== Text to read

Thursday, September 24, 2009

Hallelujah vacation is here


I have worked 9 out of the last 12 nights but that doesn't matter because as of now I am on vacation. Not really a vacation, at least compared to what most people consider, I guess it is more of a trip. I have packed up my hiking backpack one more time and in 7 hours I am headed to Nicaragua.
I was there for the first time last summer. My best friend is in the middle of a two year commitment to the peace corps there. Basically I can not freakin wait to get there. I feel like I need to let go and pack up and find myself ever 6 months or so.
It is a beautiful country. There is grace and excitment and a hint of danger wherever you go.
On my last trip I remember being at pure peace a few times, which is a rare but much cherished thing. You are able to just be.
I remember the first of these times I am laying in a fraying hammock, in the treeline, on the beach. The most secluded beach I have ever been on, my best friend lies in another one about 10 feet away. If you were to wake up there, where we are, you would think you were on a deserted island. The surf is crashing, the tide is out about 20 feet away now. The 4 or 5 other backpackers we are with, surfers from the UK, are out in the water and we cannot hear them. There was magic in this place. It is a secret beach.
The beach is crescent shaped. To the left is jungle, a grassy hill behind it. There are at least 3 ancient statues that I can see on the steep slope, a narrow rocky path advancing to something at the top. I imagine there is a historic, forgotten chapel or alter up there, but we do not climb it to find out. To our right the beach disappears into a rocky cliff, the ocean continues past it, but there is no way to see around the bend.

====
== Dataset content

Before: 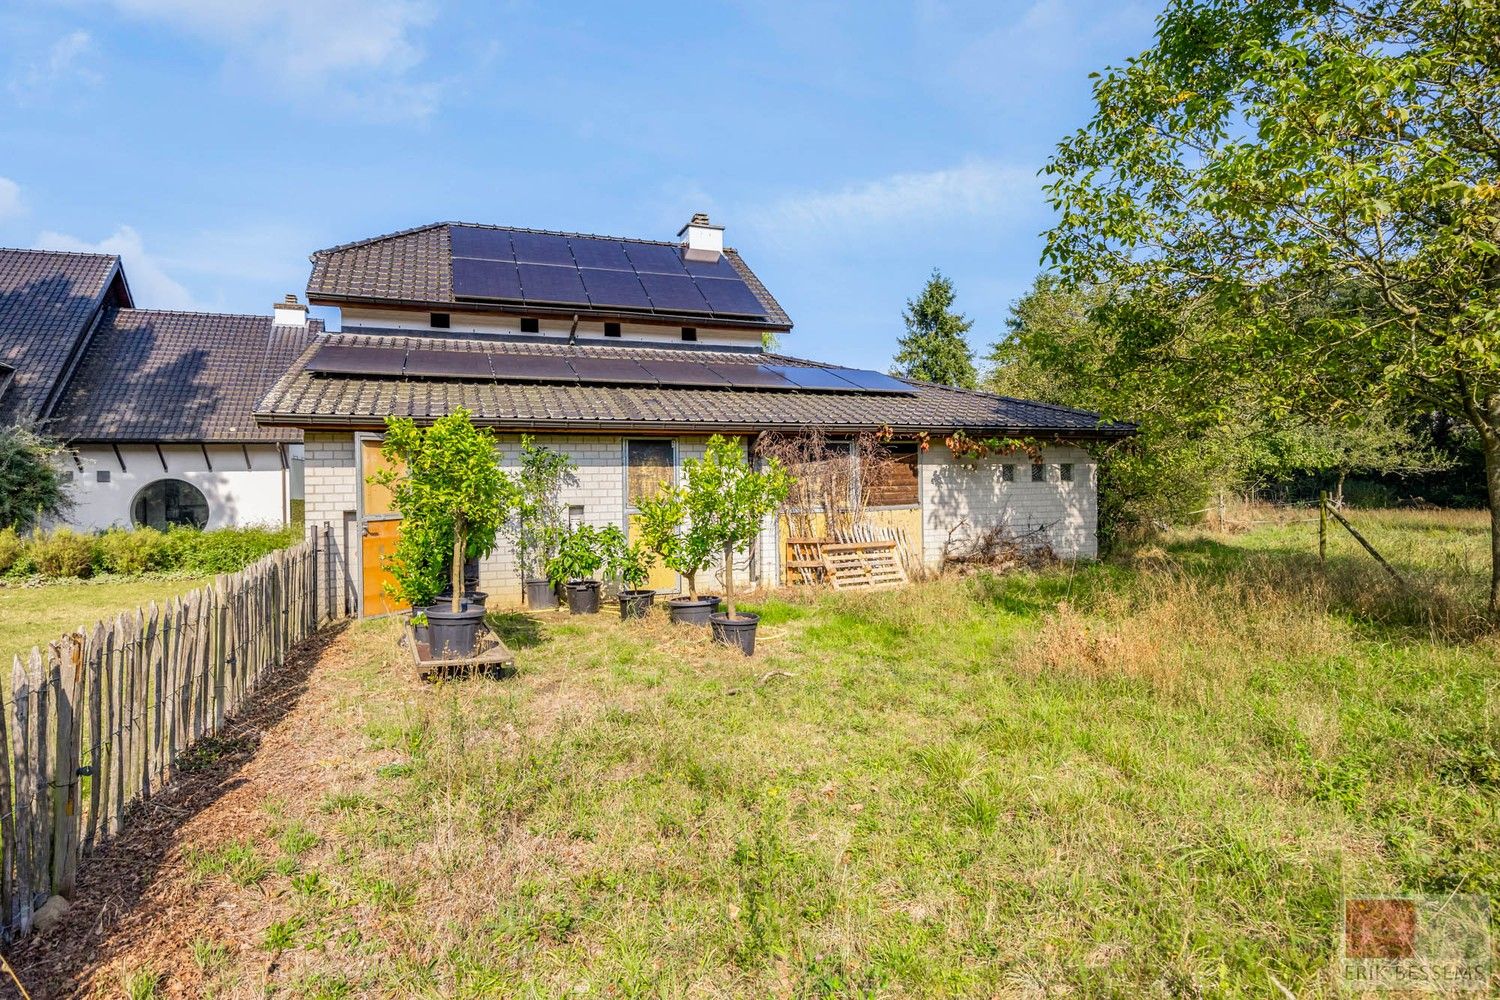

====

## [What this exercise asks]
A. In the post about the trip to Nicaragua, what does the writer describe as lying to the left of the secret beach? Leave out anything the writer only imagines.
B. Write out the part of the Nicaragua trip post between "I remember the" and "a secret beach.", inclusive.
The material isn't needed for anything here.

## [Solutions for each task]
A.
- Jungle
- A grassy hill behind the jungle
- At least 3 ancient statues on the steep slope
- A narrow rocky path advancing to something at the top

B.
I remember the first of these times I am laying in a fraying hammock, in the treeline, on the beach. The most secluded beach I have ever been on, my best friend lies in another one about 10 feet away. If you were to wake up there, where we are, you would think you were on a deserted island. The surf is crashing, the tide is out about 20 feet away now. The 4 or 5 other backpackers we are with, surfers from the UK, are out in the water and we cannot hear them. There was magic in this place. It is a secret beach.